**ACTIVITY 1:**
For the street food interview, decide whether each statement agrees with it: (a) Supermarkets usually need parking because people rely on cars to reach them. (b) Most studies on street food focus on economic development. (c) Street food vendors might rely on local producers for ingredients. Answer yes or no for each, quoting the words from the interview that decide it.
**ACTIVITY 2:**
Quote the stretch of the street food interview from "If you think about sustainability" through "you’re excited about?".
**ACTIVITY 3:**
Summarize the street food interview in two sentences.
____ EXERCISE TEXT
2) Share a glimpse of your current research and how it applies to food systems transformation. 

One of the limitations that we have here in the US and in more globalized countries is that we tend to focus on what's traditional for a middle-income household such as supermarkets, grocery stores, and restaurants, but we often neglect things that are more culturally relevant for some other communities. I study street foods and I am interested in the role that they play in local communities. There are many different roles that they can play. First, they can help create access to food when there is none. If you think about supermarkets, they need a big space to be able to set up shop. They need the parking capacity because usually people rely on cars to get to them. If there's not a big open space or a big structure where they can set up and they don't have the parking space, they're not going to come. Often, supermarkets require a lot of investment from the local government. So what else can we do in spaces where supermarkets do not exist?

If you think about the informal economy, which is the label that is given to street food venues such as food stands or tianguis, they can be set up anywhere where there is open space. Parks, parking lots, alleys, and even some streets can be closed off to cars so that stands can be set up there for the day. We have cases in other countries, low- and middle-income countries, where street foods are an important element of the food environment for people. If you think about people who work far from home, they may not have access to food cooked at home or to affordable restaurants to eat during the day. Street food stands are places where workers can walk to and buy something that is nutritious and good. However, most studies on street food focus on food contamination and hygiene. I would like to highlight the important role that these more informal food venues or nontraditional food venues can play in an urban context. What is their role in food access, and in economic and community development.

If you think about sustainability as well, some of these vendors may be sourcing their products locally because some of them may not have access to these bigger kinds of networks where usually supermarkets or grocery stores get their products from. Instead, they might be relying on local producers to get lettuce, tomatoes, onions, or whatever it is that they need to cook their meals. Street foods can help us link local food production to local food consumption. 

3) What’s an innovation in the food systems world that you’re excited about?
________
____ EXCERPTED DATA
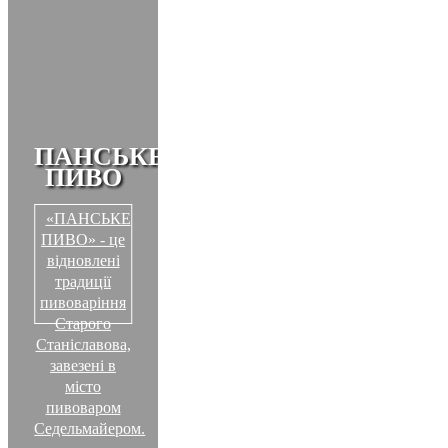
ПАНСЬКЕ
ПИВО
«ПАНСЬКЕ
ПИВО» - це
відновлені
традиції
пивоваріння
Старого
Станіславова,
завезені в
місто
пивоваром
Седельмайером.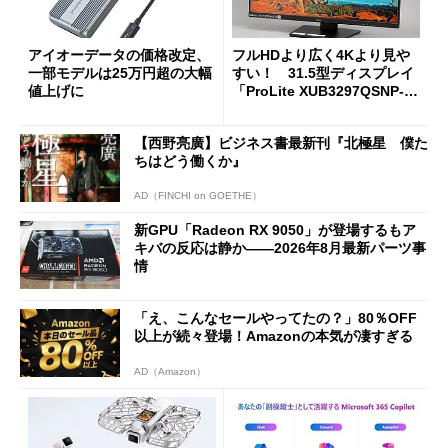
アイオーデータの価格改定、
フルHDより広く4Kより見や
一部モデルは25万円超の大幅
すい！ 31.5型ディスプレイ
値上げに
「ProLite XUB3297QSNP-B
1J」がテレワークにピッタリ
な理由
【西野亮廣】ビジネス書最新刊『北極星 僕た
ちはどう働くか』
AD（FINCHI on GOETHE）
新GPU「Radeon RX 9050」が登場するもア
キバの反応は静か――2026年8月最新パーツ事
情
「え、こんなセールやってたの？」80％OFF
以上が続々登場！Amazonの本気が凄すぎる
AD（Amazon）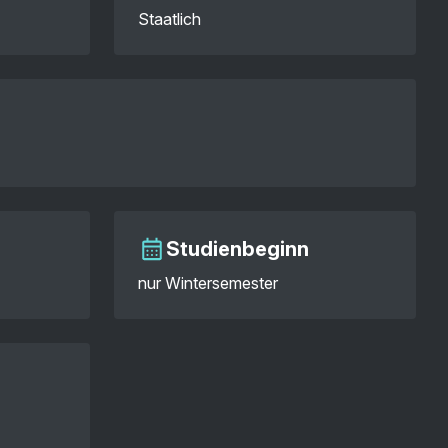
Staatlich
Studienbeginn
nur Wintersemester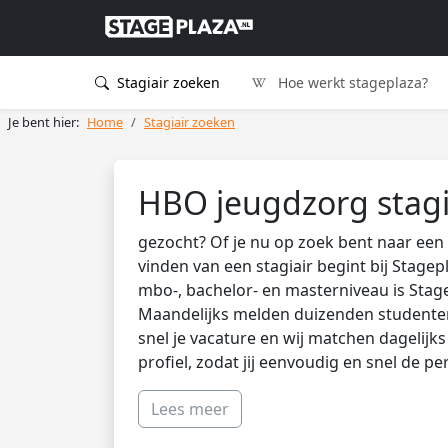
Stagiair zoeken
Hoe werkt stageplaza?
Je bent hier:
Home
Stagiair zoeken
HBO jeugdzorg stagi
gezocht? Of je nu op zoek bent naar een 
vinden van een stagiair begint bij Stagep
mbo-, bachelor- en masterniveau is Stag
Maandelijks melden duizenden studenten 
snel je vacature en wij matchen dagelijk
profiel, zodat jij eenvoudig en snel de pe
Lees meer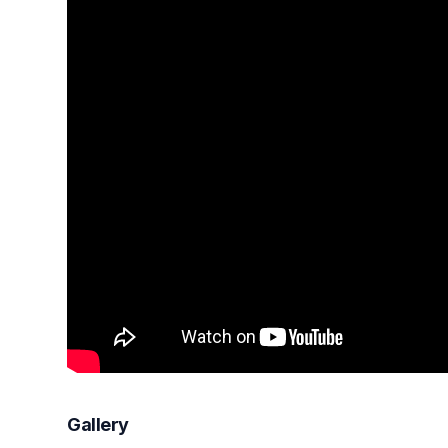
Gallery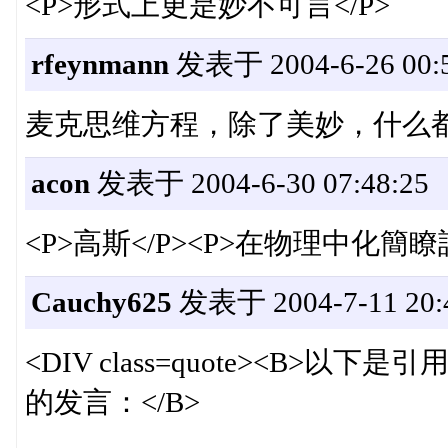
<P>形式上更是妙不可言</P>
rfeynmann
发表于 2004-6-26 00:5
麦克思维方程，除了美妙，什么
acon
发表于 2004-6-30 07:48:25
<P>高斯</P><P>在物理中化簡瞭
Cauchy625
发表于 2004-7-11 20:
<DIV class=quote><B>以下是引用<I
的发言：</B>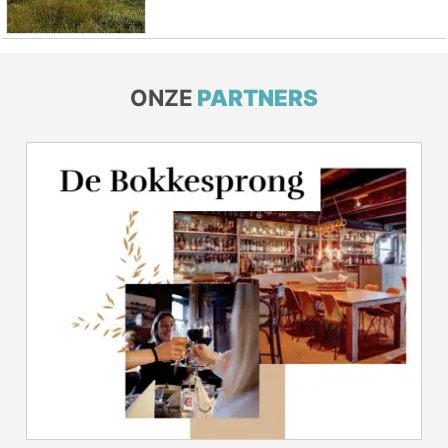
ONZE
PARTNERS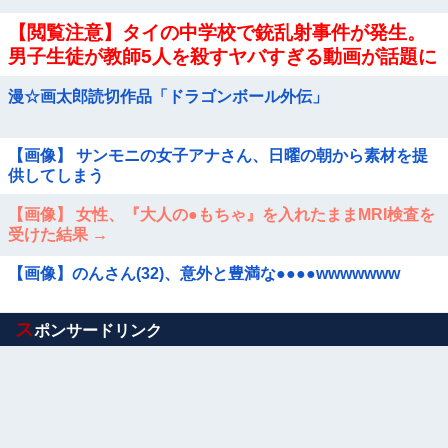
【閲覧注意】タイの中学校で銃乱射事件が発生。
男子生徒が教師5人を殺すヤバすぎる動画が話題に
漫☆画太郎読切作品「ドラゴンボール外伝」
【画像】 サンモニの女子アナさん、日曜の朝から素材を提
供してしまう
【画像】 女性、『大人の●もちゃ』を入れたままMRI検査を
受けた結果 →
【画像】のんさん(32)、意外と豊満な●●●●wwwwwww
Powered by livedoor 相互RSS
ス
ポンサードリンク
________
**TASK RESULT 1:**
(a) Yes: "They need the parking capacity because usually people rely on cars to get to them."
(b) No: "However, most studies on street food focus on food contamination and hygiene."
(c) Yes: "Instead, they might be relying on local producers to get lettuce, tomatoes, onions, or whatever it is that they need to cook their meals."

**TASK RESULT 2:**
If you think about sustainability as well, some of these vendors may be sourcing their products locally because some of them may not have access to these bigger kinds of networks where usually supermarkets or grocery stores get their products from. Instead, they might be relying on local producers to get lettuce, tomatoes, onions, or whatever it is that they need to cook their meals. Street foods can help us link local food production to local food consumption. 

3) What’s an innovation in the food systems world that you’re excited about?

**TASK RESULT 3:**
The speaker studies street foods and their role in local communities, noting that supermarkets need big spaces, parking capacity, and often local government investment, while street food stands can be set up in parks, parking lots, alleys, and closed-off streets. Workers far from home can walk to these stands for nutritious food, and because some vendors may buy from local producers, street foods can link local food production to local food consumption.